##### Data for analysis
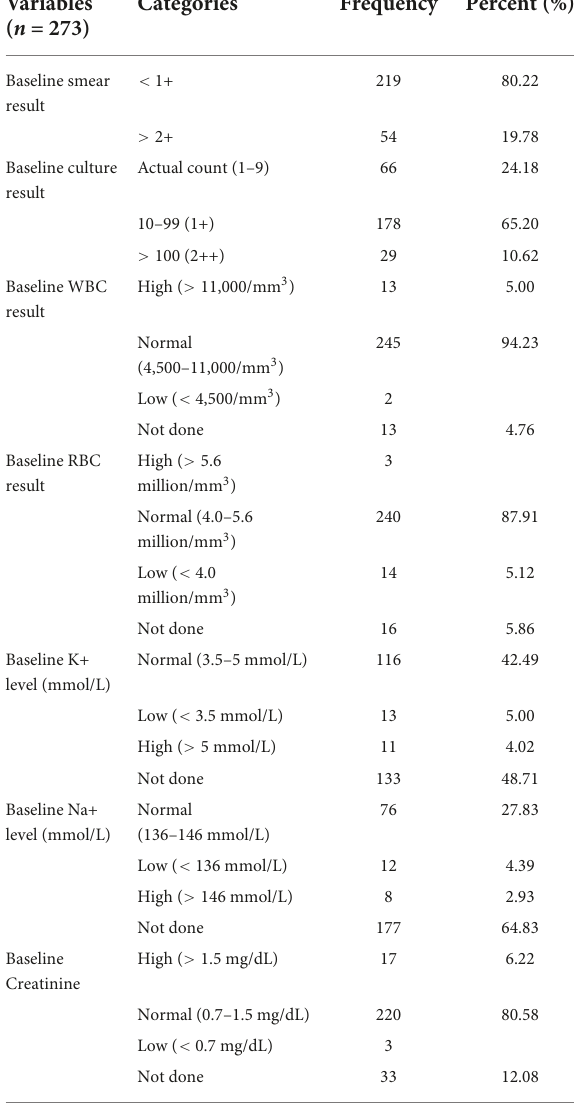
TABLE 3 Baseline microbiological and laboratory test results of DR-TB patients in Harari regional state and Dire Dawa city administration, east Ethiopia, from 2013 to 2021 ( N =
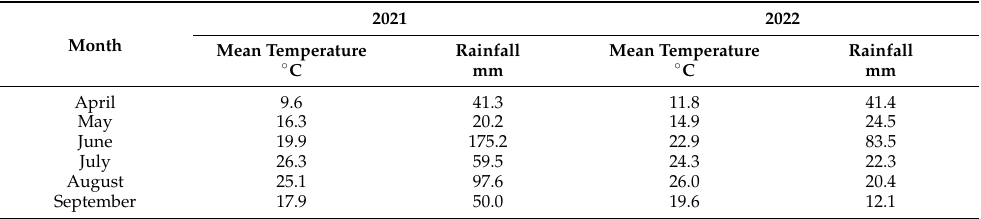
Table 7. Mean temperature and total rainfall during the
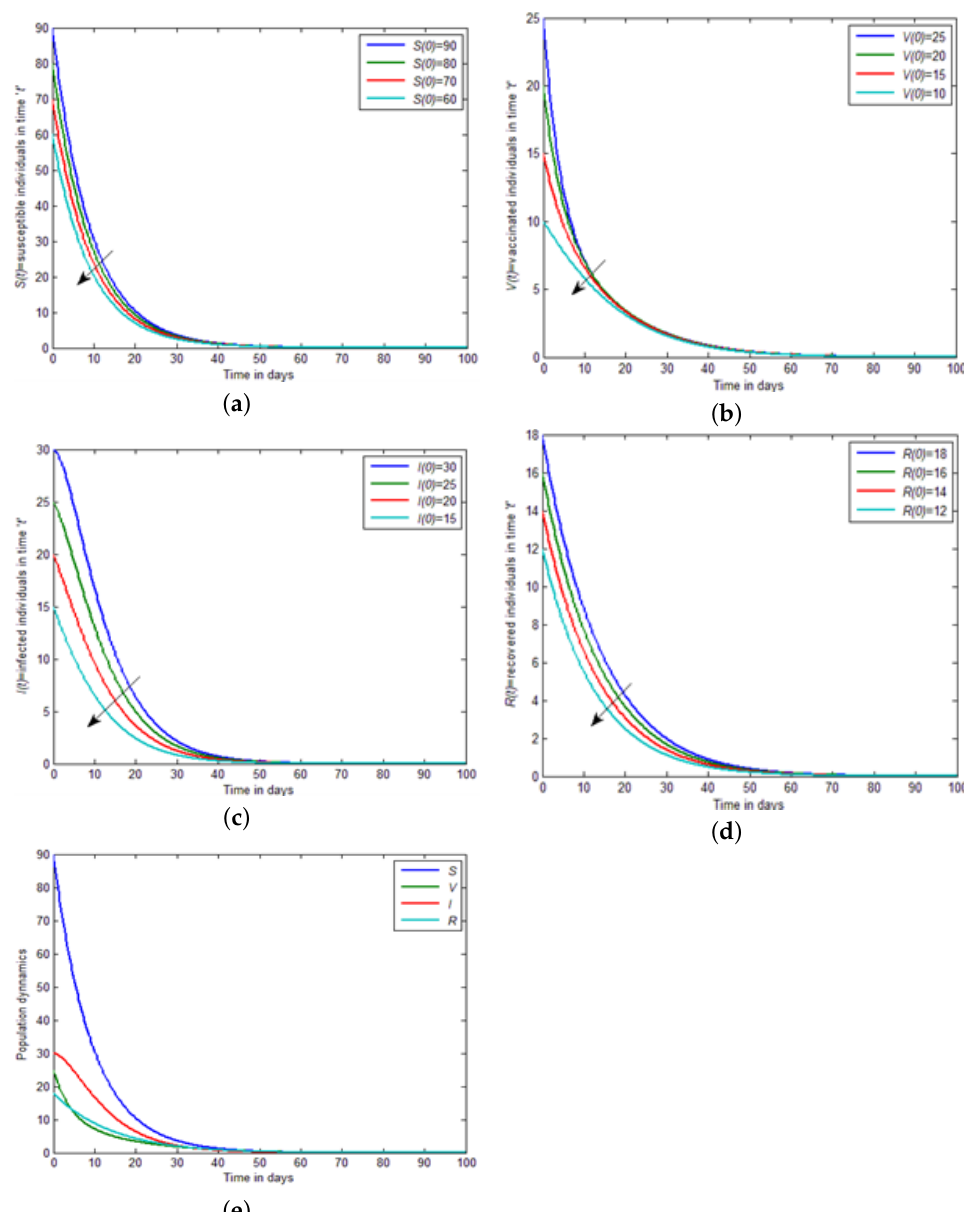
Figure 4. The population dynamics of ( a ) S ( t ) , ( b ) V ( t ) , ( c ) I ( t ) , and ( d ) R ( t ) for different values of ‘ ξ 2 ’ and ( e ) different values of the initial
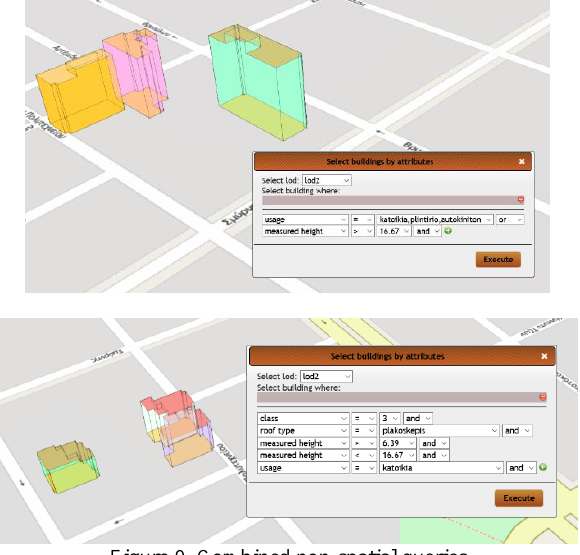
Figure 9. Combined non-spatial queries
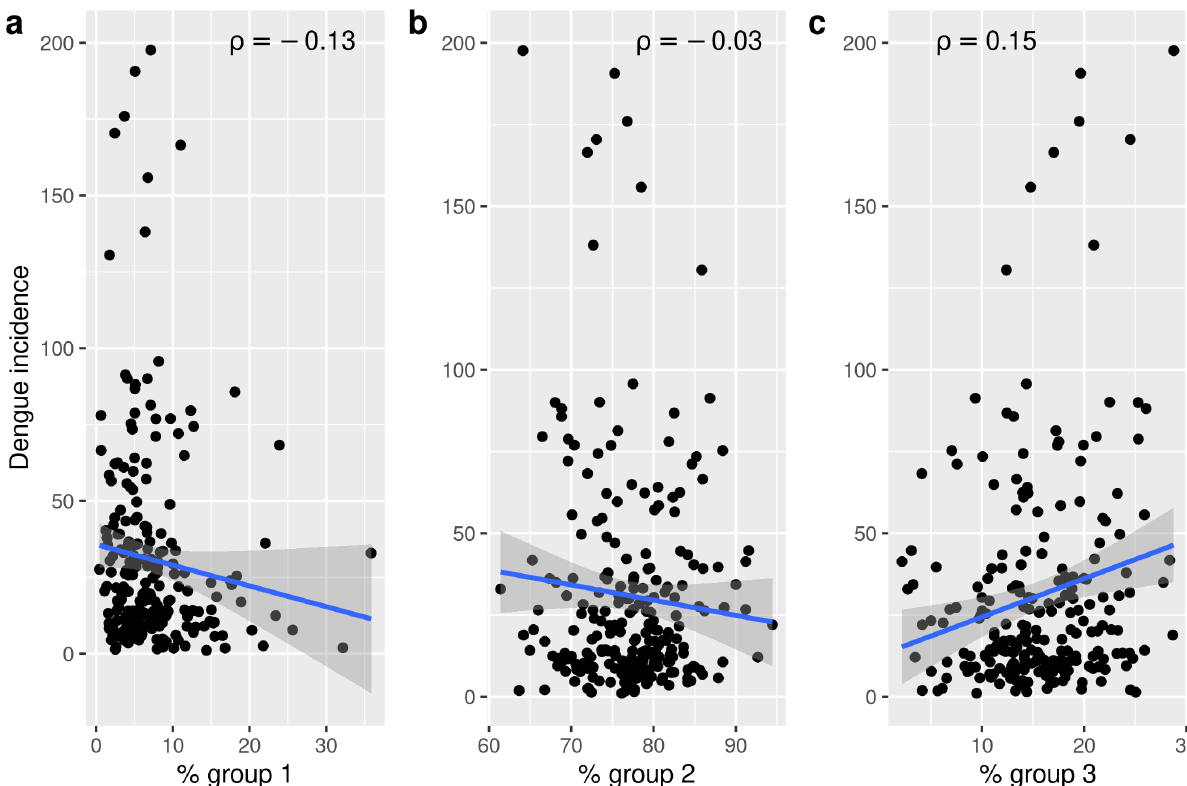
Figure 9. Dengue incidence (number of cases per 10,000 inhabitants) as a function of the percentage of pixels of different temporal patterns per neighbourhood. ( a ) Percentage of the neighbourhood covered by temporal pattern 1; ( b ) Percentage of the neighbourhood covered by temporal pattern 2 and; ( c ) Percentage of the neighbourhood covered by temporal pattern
##########
##### Data for analysis
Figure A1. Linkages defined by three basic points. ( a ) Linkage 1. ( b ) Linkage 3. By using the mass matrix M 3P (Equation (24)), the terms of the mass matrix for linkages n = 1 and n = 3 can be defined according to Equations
##########
Goal of the exercise
The data above holds the lines to copy: start at the one with "TABLE 3 Baseline", stop at the one with "Figure 9. Dengue", include both, copy them exactly without pictures, and copy nothing else.

Answer for this exercise
TABLE 3 Baseline microbiological and laboratory test results of DR-TB patients in Harari regional state and Dire Dawa city administration, east Ethiopia, from 2013 to 2021 ( N =
Table 7. Mean temperature and total rainfall during the
Figure 4. The population dynamics of ( a ) S ( t ) , ( b ) V ( t ) , ( c ) I ( t ) , and ( d ) R ( t ) for different values of ‘ ξ 2 ’ and ( e ) different values of the initial
Figure 9. Combined non-spatial queries
Figure 9. Dengue incidence (number of cases per 10,000 inhabitants) as a function of the percentage of pixels of different temporal patterns per neighbourhood. ( a ) Percentage of the neighbourhood covered by temporal pattern 1; ( b ) Percentage of the neighbourhood covered by temporal pattern 2 and; ( c ) Percentage of the neighbourhood covered by temporal pattern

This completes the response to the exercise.